Axial electrical impedance tomography (EIT) imaging performed in four different positions: sitting, right lateral decubitus (RLD), supine and left lateral decubitus (LLD). The upper figures display EIT lung ventilation maps in scales of blue (the higher the tidal volume detected, the lighter the colors). Noticeably, ventilation distribution varies as the patient changes position.
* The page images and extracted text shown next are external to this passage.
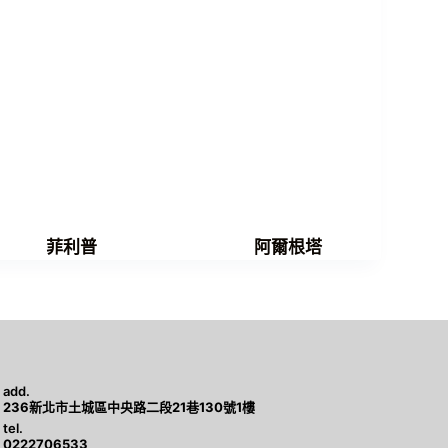
菲利普
阿爾根塔
add.
236新北市土城區中央路二段21巷130號1樓
tel.
0222706533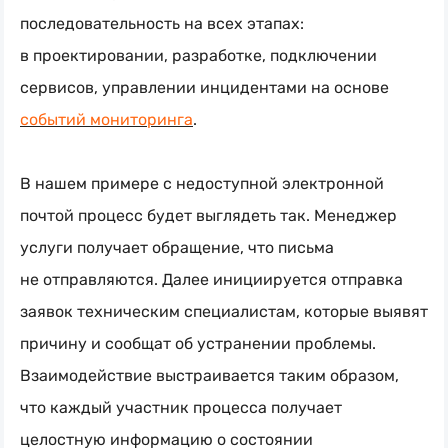
последовательность на всех этапах:
в проектировании, разработке, подключении
сервисов, управлении инцидентами на основе
событий мониторинга
.
В нашем примере с недоступной электронной
почтой процесс будет выглядеть так. Менеджер
услуги получает обращение, что письма
не отправляются. Далее инициируется отправка
заявок техническим специалистам, которые выявят
причину и сообщат об устранении проблемы.
Взаимодействие выстраивается таким образом,
что каждый участник процесса получает
целостную информацию о состоянии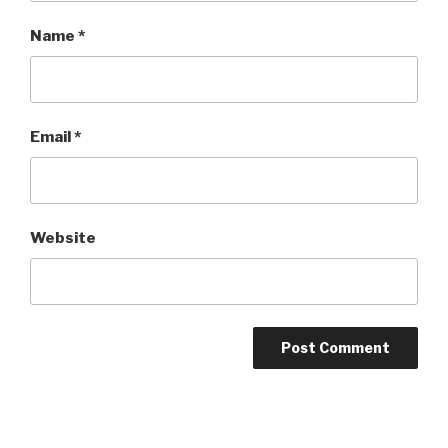
Name
*
Email
*
Website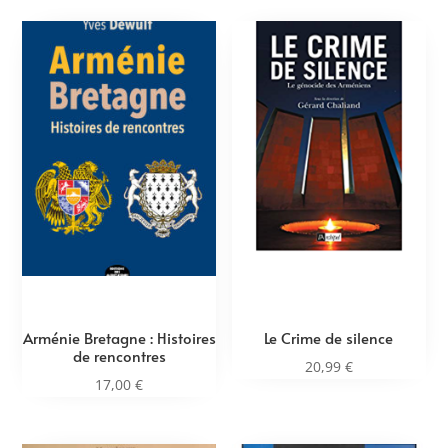
Arménie Bretagne : Histoires
Le Crime de silence
de rencontres
20,99
€
17,00
€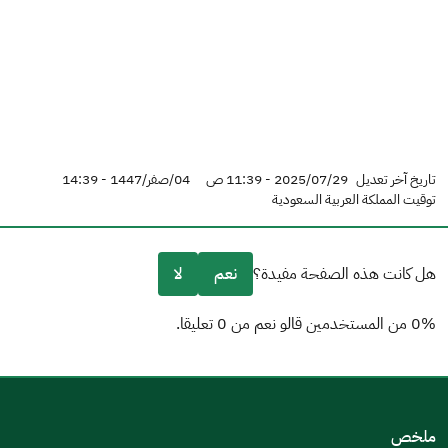
تاريخ آخر تعديل
2025/07/29 - 11:39 ص
04/صفر/1447 - 14:39
توقيت المملكة العربية السعودية
هل كانت هذه الصفحة مفيدة؟
نعم
لا
0% من المستخدمين قالو نعم من 0 تعليقا.
من فضلك أخبرنا بالسبب
(يمكنك اختيار خيارات متعددة)
ملخص
مكتوبة بشكل جيد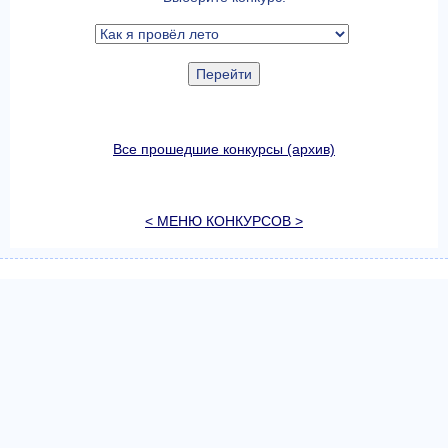
Все прошедшие конкурсы (архив)
< МЕНЮ КОНКУРСОВ >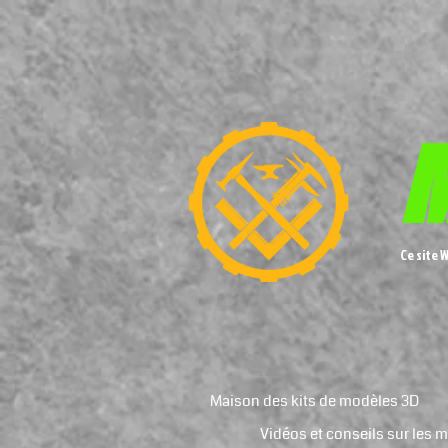
M
Ce site 
Maison des kits de modèles 3D
Vidéos et conseils sur les 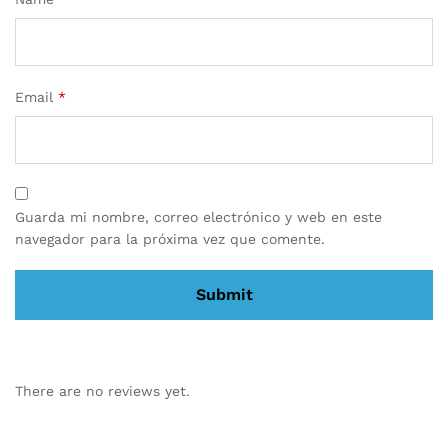
Email
*
Guarda mi nombre, correo electrónico y web en este
navegador para la próxima vez que comente.
There are no reviews yet.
In the lower images, EIT electrocardiogram-gated pulsatility maps were not impacted by the four different studied positions. The pulsatility, also presented on a scale of blue to white, is always diminished in the left lung area. The heart position is in red

Conclusion

We presented an abnormal pulsatility EIT image secondary to pulmonary thrombosis detected in a teenager with COVID-19 in accordance with CT pulmonary angiography findings. No other risk factors were found, which highlights that a high level of suspicion is warranted in children infected with SARS-CoV-2, since pulmonary thrombosis often remains under-recognized. New diagnostic technologies, such as EIT, might help in the diagnosis and treatment monitoring of respiratory symptoms in critically ill children.